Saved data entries
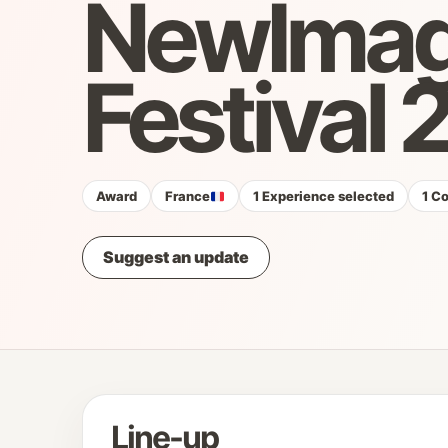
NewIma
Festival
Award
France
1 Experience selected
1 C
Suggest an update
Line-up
---
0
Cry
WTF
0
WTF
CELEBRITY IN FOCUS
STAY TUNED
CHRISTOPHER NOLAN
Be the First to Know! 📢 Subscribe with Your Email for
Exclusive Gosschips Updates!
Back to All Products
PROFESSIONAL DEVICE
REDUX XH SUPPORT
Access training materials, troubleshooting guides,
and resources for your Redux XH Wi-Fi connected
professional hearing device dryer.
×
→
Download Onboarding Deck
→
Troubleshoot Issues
* * *
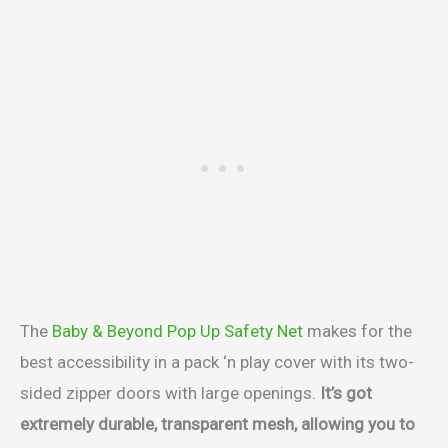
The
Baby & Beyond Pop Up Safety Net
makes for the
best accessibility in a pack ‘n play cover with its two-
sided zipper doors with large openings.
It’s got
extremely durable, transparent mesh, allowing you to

TASK TO CARRY OUT: Count how many lines in the data above hold "with", and give that number by itself.

FINAL ANSWER: 3